The US Department of Energy has recently introduced a plan that says that by 2030, about 20 percent of the energy needs of the United States will be supplied by wind power. The plan is undoubtedly very ambitious, but thanks to the efforts of scientists from Sandia National Laboratories, its implementation is quite possible.
Wind farms are currently one of the most efficient methods of producing electricity. The problem is that windmills are not very popular with the public because they occupy a lot of land, spat landscapes, and do not always blow enough wind to produce energy. That is why it is increasingly installed in the ocean just near the coast, where the wind is stronger and more stable. However, this solution is much more expensive, so its efficiency is falling significantly.
Sandia National Laboratories has developed a technology that can change that. Engineers have created a completely new 195-meter turbine blades for two football pitches that will be able to produce as much as50 megawatts of power. This way one colossus can produce enough energy to feed 10,000. So a wind farm consisting of several dozen turbines could supply a large city with energy.
The special blade design, unlike conventional windmills, allows them to move with the wind so they do not have to be so tough, which in turn reduces their weight. In addition, the shovels can fold in the direction of the wind, and this greatly reduces the risk of damaging them in the event of strong winds.
Researchers from the University of Manchester, together with Oxford BioElectronics, are working on a new method that could significantly speed up wound healing. It could help in the faster treatment of patients after surgery and accelerate the recovery of athlete injuries.

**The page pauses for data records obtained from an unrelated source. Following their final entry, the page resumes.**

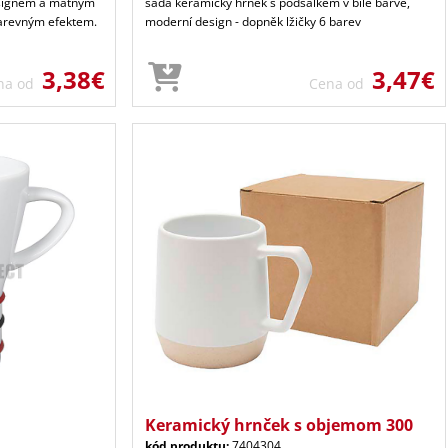
signem a matným
sada keramický hrnek s podšálkem v bílé barvě,
barevným efektem.
moderní design - dopněk lžičky 6 barev
3,38€
3,47€
na od
Cena od
Keramický hrnček s objemom 300
kód produktu:
7404304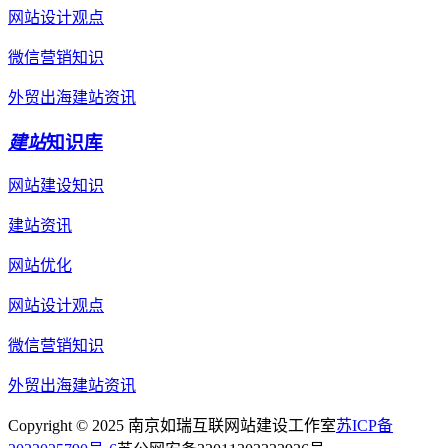
网站设计观点
微信营销知识
外贸出海建站资讯
建站
知识库
网站建设知识
建站资讯
网站优化
网站设计观点
微信营销知识
外贸出海建站资讯
Copyright © 2025 南京如瑞互联网站建设工作室
苏ICP备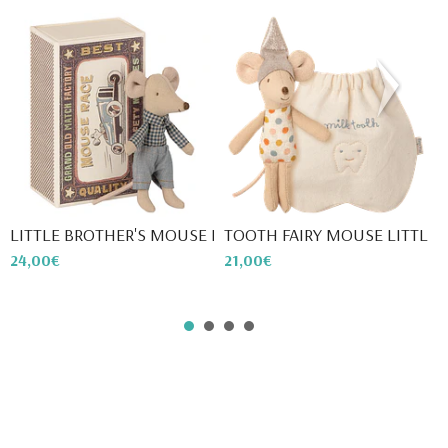
LITTLE BROTHER'S MOUSE IN M...
TOOTH FAIRY MOUSE LITTLE - .
M
24,00€
21,00€
3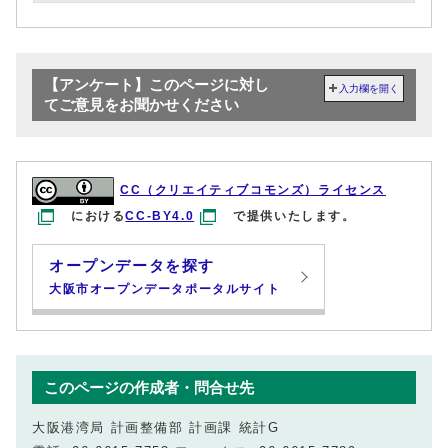
【アンケート】このページに対し
入力欄を開く
てご意見をお聞かせください
CC（クリエイティブコモンズ）ライセンス
における
CC-BY4.0
で提供いたします。
オープンデータを探す
大阪市オープンデータポータルサイト
このページの作成者・問合せ先
大阪港湾局 計画整備部 計画課 統計G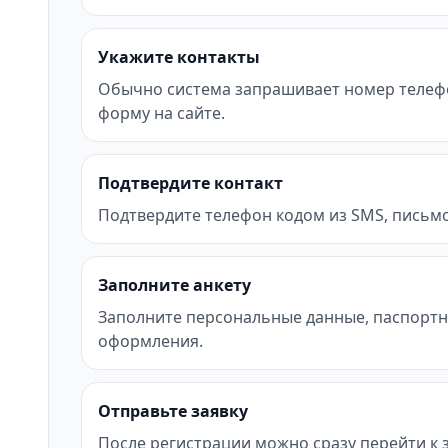
Укажите контакты
Обычно система запрашивает номер телефона 
форму на сайте.
Подтвердите контакт
Подтвердите телефон кодом из SMS, письмо
Заполните анкету
Заполните персональные данные, паспортн
оформления.
Отправьте заявку
После регистрации можно сразу перейти к за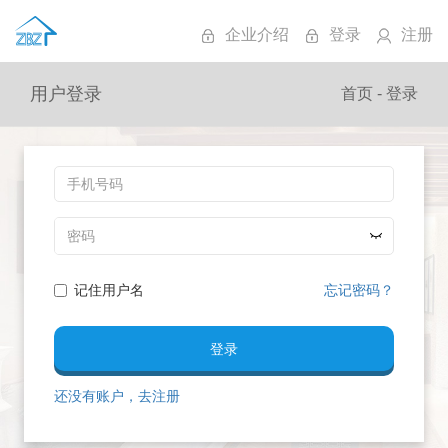
企业介绍
登录
注册
用户登录
首页 -
登录
记住用户名
忘记密码？
登录
还没有账户，去注册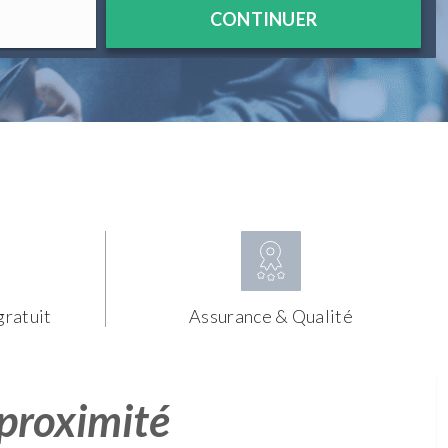
CONTINUER
gratuit
Assurance & Qualité
 proximité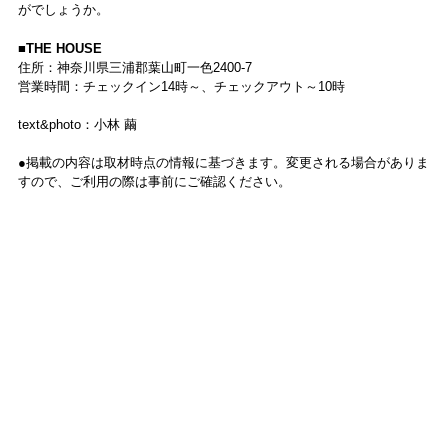
がでしょうか。
■THE HOUSE
住所：神奈川県三浦郡葉山町一色2400-7
営業時間：チェックイン14時～、チェックアウト～10時
text&photo：小林 繭
●掲載の内容は取材時点の情報に基づきます。変更される場合がありま
すので、ご利用の際は事前にご確認ください。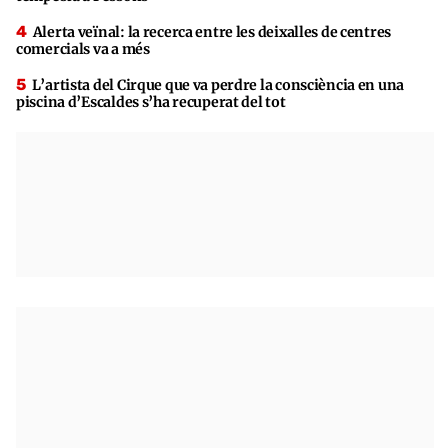
Alerta veïnal: la recerca entre les deixalles de centres
comercials va a més
L’artista del Cirque que va perdre la consciència en una
piscina d’Escaldes s’ha recuperat del tot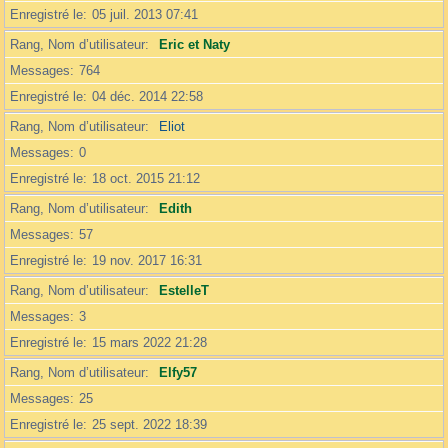
Enregistré le
05 juil. 2013 07:41
Rang, Nom d’utilisateur
Eric et Naty
Messages
764
Enregistré le
04 déc. 2014 22:58
Rang, Nom d’utilisateur
Eliot
Messages
0
Enregistré le
18 oct. 2015 21:12
Rang, Nom d’utilisateur
Edith
Messages
57
Enregistré le
19 nov. 2017 16:31
Rang, Nom d’utilisateur
EstelleT
Messages
3
Enregistré le
15 mars 2022 21:28
Rang, Nom d’utilisateur
Elfy57
Messages
25
Enregistré le
25 sept. 2022 18:39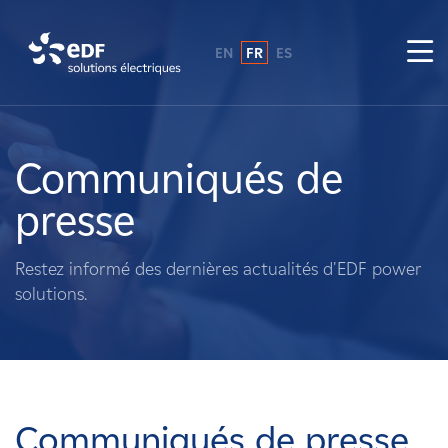
EN
FR
ES
Pourquoi EDF power solutions ?
A propos de nous
Communiqués de
presse
Ce que nous faisons
Restez informé des dernières actualités d'EDF power
Propriétaires fonciers
solutions.
Fournisseurs
Projets
Communiqués de presse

Technological progress has made treatment of patients today much simpler and more effective than decades ago. And ongoing research brings new inventions that can further improve this process. The latest idea is being developed by researchers at the University of Manchester, in collaboration with Oxford BioElectronics and is concerned with accelerating wound healing by electrostimulation of wounded areas.
A recent 40 volunteer test gave very promising results. Each patient had an identical wound on both arms. The left was treated in the traditional way, while in the right case a small electrical impulse was used, which was applied four times over a period of two weeks. These pulses stimulate a process called angiogenesis that accelerates the formation of new blood vessels and leads to increased blood flow to the damaged area. After 10 days, the wound was much smaller and deeper than this treated in the normal way, so it healed much faster. You can see this very accurately in the image below.
Ardeshir Bayat, head of the study, says the new method may be particularly useful for treating chronic wounds but also for any other type of lesion, much faster putting the patient on foot.